The reality is that the best time to invest your money is when you’re young and if most of your savings is tied up in a 401(k), it will be difficult for you to make other investments, such as buying real estate, as you will lose a good chunk of your gains to this penalty.
There is, however, a small provision in the US Tax Code that allows you to take a distribution from your retirement account and avoid paying the 10% penalty. It is called a 72(t) distribution.
Here is a definition from Investopedia:
Rule 72(t) allows penalty-free withdrawals from IRA accounts and other tax-advantaged retirement accounts like 401(k) and 403(b) plans. It is issued by the Internal Revenue Service. To take advantage of this rule, the owner of the retirement account must take at least five substantially equal periodic payments (SEPPs), and the amount of the payments depend on the owner’s life expectancy as calculated through IRS-approved methods. This rule allows account holders to benefit from their retirement savings before retirement age through early withdrawal without the otherwise-required 10% penalty. The IRS still subjects the withdrawals to account holder’s normal income tax rate.
You can also read more about it on the IRS website here, should you require additional information.
Essentially, there is a way, using your life expectancy and the balances in your retirement account, for you to determine an amount to withdraw each year without having to pay any penalties. You will still pay income tax (there is no way to avoid that), but you will at least avoid paying an additional 10% to the IRS for early withdrawal.

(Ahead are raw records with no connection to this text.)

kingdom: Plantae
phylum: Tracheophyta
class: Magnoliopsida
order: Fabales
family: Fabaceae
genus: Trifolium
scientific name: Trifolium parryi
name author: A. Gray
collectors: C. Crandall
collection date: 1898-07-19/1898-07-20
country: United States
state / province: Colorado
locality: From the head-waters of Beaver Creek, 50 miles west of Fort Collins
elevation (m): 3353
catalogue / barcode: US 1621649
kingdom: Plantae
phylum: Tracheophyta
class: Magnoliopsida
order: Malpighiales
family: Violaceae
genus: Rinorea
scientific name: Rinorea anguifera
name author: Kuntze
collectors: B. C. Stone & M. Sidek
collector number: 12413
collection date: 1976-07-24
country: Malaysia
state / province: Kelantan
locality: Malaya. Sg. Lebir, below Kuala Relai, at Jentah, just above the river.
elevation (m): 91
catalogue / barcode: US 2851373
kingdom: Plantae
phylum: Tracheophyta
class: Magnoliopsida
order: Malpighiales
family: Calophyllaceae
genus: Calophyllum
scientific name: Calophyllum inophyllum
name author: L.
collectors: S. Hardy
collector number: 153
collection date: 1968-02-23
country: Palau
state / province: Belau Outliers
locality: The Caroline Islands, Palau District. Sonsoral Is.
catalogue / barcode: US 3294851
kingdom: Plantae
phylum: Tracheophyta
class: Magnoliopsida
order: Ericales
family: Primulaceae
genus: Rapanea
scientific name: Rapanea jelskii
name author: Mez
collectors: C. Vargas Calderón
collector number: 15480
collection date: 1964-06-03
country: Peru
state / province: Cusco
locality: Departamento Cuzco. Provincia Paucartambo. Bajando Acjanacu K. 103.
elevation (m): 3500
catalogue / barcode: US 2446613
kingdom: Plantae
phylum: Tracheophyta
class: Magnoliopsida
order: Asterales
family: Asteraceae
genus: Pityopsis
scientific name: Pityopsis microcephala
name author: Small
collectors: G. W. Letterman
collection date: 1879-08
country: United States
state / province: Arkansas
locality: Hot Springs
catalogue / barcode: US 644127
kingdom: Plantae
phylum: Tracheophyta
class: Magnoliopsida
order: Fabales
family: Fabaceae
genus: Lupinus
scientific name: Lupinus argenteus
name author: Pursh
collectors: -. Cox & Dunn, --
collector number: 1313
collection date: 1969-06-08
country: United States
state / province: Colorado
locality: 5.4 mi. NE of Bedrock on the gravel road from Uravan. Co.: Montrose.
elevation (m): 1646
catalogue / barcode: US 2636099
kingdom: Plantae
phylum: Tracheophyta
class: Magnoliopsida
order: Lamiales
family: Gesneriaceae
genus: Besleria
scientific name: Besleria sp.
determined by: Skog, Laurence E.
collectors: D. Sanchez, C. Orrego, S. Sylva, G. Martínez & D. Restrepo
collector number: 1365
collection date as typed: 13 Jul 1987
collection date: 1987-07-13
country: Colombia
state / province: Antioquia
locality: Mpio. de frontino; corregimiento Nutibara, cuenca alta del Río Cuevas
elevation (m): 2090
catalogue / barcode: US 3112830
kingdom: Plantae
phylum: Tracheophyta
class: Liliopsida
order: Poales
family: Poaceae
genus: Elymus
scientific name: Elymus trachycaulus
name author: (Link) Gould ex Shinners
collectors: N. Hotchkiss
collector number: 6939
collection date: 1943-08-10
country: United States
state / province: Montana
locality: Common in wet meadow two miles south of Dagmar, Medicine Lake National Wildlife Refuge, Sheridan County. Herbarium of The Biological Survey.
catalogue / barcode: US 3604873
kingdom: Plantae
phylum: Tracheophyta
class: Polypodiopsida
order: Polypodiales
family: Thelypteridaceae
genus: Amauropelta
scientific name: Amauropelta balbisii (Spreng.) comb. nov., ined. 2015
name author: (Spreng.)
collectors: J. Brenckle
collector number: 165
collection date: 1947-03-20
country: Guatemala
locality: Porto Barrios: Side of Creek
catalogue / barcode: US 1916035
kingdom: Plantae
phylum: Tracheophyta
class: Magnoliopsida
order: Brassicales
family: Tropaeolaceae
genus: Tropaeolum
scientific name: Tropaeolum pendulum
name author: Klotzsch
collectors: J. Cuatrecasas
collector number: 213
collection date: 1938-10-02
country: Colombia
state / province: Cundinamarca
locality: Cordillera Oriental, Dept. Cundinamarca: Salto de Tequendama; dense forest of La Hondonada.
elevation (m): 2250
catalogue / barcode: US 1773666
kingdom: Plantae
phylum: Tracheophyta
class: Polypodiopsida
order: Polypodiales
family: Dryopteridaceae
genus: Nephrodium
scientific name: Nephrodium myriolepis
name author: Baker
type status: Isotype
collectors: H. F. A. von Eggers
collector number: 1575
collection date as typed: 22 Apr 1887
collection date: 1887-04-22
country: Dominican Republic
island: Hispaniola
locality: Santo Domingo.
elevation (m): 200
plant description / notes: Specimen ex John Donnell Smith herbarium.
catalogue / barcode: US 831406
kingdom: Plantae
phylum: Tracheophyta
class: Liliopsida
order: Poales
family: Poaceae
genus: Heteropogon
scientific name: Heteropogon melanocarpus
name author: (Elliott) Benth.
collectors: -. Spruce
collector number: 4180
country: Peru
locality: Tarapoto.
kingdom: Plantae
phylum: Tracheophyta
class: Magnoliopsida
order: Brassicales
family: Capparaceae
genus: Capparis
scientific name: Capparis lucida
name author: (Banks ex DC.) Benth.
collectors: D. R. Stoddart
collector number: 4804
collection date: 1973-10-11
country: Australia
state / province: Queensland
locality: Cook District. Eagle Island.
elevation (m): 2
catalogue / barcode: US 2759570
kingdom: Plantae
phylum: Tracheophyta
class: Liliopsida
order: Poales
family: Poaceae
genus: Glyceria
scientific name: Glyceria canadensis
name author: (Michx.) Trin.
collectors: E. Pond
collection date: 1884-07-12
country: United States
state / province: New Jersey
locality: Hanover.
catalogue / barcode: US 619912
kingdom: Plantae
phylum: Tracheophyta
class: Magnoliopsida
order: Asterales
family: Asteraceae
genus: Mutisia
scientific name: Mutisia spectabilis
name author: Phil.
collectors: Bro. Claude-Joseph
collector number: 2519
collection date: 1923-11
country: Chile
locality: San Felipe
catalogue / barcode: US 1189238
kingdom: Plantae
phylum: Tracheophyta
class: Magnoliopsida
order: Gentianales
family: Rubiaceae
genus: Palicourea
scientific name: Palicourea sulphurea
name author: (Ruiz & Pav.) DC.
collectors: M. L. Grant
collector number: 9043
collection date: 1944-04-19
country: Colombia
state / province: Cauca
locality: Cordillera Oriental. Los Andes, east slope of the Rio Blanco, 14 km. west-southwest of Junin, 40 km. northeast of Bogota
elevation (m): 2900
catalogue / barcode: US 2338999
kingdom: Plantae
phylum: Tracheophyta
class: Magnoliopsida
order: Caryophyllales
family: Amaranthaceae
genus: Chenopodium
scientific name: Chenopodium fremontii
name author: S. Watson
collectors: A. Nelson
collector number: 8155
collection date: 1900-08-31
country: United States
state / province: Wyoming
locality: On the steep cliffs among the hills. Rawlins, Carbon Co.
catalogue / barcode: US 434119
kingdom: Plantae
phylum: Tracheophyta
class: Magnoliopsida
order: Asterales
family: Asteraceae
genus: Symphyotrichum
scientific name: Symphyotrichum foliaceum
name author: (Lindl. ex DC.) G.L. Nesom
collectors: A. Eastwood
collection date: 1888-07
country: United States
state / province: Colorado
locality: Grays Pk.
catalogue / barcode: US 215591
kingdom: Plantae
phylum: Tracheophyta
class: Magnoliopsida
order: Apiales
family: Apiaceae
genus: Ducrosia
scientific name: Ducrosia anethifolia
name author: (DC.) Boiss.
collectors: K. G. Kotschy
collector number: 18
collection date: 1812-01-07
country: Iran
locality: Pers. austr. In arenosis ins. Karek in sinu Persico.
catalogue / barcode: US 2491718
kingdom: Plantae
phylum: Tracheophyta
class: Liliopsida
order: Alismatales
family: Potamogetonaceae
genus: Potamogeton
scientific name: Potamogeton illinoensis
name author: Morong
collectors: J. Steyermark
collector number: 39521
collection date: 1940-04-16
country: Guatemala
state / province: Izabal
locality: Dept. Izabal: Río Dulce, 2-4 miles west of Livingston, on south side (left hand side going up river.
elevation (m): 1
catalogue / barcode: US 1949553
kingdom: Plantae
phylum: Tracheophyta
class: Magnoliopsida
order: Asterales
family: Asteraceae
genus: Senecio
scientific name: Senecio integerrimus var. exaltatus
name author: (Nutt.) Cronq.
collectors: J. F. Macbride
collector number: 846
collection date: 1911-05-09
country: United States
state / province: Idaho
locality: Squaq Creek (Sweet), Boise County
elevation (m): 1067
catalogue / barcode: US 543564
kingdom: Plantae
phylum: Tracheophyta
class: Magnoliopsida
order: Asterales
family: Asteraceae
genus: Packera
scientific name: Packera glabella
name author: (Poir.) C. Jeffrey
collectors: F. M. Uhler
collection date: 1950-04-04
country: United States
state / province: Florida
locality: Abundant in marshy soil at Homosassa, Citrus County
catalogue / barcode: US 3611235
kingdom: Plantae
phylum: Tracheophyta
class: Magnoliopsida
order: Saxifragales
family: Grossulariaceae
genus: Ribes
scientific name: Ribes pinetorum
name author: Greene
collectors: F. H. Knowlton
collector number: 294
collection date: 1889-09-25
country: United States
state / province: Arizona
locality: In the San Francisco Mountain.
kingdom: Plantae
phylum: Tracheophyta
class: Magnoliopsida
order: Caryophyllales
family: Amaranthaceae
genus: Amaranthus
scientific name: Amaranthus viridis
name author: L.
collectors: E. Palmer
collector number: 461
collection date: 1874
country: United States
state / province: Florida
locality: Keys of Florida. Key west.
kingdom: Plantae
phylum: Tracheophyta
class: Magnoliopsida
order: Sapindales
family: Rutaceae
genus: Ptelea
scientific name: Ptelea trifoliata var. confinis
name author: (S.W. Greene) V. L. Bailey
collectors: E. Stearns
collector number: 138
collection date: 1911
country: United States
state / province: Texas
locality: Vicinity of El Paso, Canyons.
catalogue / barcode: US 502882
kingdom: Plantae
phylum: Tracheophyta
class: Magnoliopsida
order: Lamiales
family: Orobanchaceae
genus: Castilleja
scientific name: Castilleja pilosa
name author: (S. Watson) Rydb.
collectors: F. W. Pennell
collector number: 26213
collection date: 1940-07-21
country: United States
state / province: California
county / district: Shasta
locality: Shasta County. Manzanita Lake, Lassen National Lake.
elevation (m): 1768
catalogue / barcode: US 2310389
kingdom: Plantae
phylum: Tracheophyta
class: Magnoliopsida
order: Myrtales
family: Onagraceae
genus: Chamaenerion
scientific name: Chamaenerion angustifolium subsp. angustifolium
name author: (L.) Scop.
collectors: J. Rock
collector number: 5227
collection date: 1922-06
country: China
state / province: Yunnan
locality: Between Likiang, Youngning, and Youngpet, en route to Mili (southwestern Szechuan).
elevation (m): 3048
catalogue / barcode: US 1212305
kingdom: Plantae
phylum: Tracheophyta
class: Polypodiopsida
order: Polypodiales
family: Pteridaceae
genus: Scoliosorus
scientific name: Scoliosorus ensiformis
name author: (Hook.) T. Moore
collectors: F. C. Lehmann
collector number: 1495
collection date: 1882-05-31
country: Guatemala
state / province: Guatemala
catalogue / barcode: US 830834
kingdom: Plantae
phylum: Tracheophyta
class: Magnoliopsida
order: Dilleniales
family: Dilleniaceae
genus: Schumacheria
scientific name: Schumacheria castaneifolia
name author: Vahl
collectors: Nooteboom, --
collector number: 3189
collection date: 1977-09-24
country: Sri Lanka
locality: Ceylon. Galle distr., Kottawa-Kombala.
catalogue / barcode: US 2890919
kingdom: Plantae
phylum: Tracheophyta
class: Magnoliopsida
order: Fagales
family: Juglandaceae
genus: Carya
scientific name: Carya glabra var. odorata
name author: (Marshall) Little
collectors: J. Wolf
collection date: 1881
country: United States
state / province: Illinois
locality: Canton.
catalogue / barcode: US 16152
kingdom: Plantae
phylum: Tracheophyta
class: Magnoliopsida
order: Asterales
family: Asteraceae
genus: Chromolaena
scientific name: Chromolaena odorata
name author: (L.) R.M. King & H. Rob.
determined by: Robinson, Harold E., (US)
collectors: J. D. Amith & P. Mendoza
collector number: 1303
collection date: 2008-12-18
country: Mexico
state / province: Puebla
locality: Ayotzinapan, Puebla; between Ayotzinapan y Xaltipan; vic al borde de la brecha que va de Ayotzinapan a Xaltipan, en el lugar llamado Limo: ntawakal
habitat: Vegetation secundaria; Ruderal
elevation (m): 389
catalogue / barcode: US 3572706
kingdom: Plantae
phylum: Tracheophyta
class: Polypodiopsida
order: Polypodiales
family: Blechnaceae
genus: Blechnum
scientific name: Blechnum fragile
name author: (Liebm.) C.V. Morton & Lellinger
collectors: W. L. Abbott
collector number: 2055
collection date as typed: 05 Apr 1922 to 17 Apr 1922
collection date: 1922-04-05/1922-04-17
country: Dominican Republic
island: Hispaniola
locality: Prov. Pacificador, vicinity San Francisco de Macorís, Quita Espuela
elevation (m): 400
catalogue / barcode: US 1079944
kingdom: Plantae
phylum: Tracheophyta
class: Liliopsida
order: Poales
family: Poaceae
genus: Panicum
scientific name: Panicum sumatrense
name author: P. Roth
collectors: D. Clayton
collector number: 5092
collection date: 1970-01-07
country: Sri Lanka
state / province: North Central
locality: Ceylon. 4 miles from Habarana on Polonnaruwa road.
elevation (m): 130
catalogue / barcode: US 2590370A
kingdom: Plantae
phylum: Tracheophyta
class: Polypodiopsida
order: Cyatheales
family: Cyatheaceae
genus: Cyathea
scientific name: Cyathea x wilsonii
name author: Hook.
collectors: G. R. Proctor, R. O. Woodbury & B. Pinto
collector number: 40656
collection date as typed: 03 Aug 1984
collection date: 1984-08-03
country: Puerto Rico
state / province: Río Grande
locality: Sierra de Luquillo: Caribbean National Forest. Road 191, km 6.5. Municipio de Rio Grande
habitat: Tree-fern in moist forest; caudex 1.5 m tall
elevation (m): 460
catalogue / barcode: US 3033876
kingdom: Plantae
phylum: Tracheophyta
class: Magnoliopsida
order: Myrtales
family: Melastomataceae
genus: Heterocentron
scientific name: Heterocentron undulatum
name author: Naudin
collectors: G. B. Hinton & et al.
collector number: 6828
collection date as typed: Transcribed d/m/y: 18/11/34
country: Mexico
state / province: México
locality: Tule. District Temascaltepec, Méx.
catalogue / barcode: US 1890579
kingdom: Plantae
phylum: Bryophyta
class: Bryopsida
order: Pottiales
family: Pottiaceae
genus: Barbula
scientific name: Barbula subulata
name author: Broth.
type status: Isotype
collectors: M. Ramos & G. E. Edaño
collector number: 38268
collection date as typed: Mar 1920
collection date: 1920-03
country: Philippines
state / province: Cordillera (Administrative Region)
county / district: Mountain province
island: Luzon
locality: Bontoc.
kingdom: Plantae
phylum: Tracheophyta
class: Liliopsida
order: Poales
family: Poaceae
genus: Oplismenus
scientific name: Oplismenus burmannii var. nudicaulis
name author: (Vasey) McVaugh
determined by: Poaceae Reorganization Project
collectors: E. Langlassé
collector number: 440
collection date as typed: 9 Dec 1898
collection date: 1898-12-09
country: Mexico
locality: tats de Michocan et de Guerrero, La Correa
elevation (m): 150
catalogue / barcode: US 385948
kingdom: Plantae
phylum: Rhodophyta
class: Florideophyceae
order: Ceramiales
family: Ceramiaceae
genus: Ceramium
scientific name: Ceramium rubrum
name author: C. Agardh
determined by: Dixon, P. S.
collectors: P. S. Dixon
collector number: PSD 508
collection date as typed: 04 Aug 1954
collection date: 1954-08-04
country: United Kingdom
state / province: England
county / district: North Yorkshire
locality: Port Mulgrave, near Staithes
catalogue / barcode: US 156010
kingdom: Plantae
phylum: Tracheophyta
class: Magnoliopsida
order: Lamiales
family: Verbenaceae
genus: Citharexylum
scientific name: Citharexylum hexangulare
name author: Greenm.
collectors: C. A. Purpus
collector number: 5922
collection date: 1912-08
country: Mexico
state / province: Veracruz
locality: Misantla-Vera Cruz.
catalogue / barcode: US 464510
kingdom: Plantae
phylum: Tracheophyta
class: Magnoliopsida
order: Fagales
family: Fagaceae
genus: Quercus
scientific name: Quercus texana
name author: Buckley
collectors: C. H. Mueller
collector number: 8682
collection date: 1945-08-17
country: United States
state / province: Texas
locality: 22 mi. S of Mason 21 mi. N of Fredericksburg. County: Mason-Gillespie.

There is a catch though, and that is that once you take your first 72(t) distribution, you are now obligated to take distributions in the EXACT amount for at least 5 consecutive years. If you deviate from this, the IRS can come after you for the 10% penalty on any payments taken prior to that. Therefore, you must be diligent and ensure that your CPA calculates the correct amount of the distribution (there are calculators that help with this) and then it is up to you to remember to take all the required, subsequent distributions.
So…if you’re looking to get into real estate investing, are finding yourself with very little cash, but do have a good chunk of savings in a retirement account, this could be a great way for you to begin diversifying and moving some of your cash away from traditional retirement accounts and into something more profitable, that you can control, and move one step closer towards financial freedom.
Please note that I am not a Certified Public Accountant and am not giving tax advice here. If you are interested in taking advantage of the 72(t) section of the tax code to withdraw from your retirement account and avoid paying penalties, please consult a CPA in order to ensure that you execute correctly.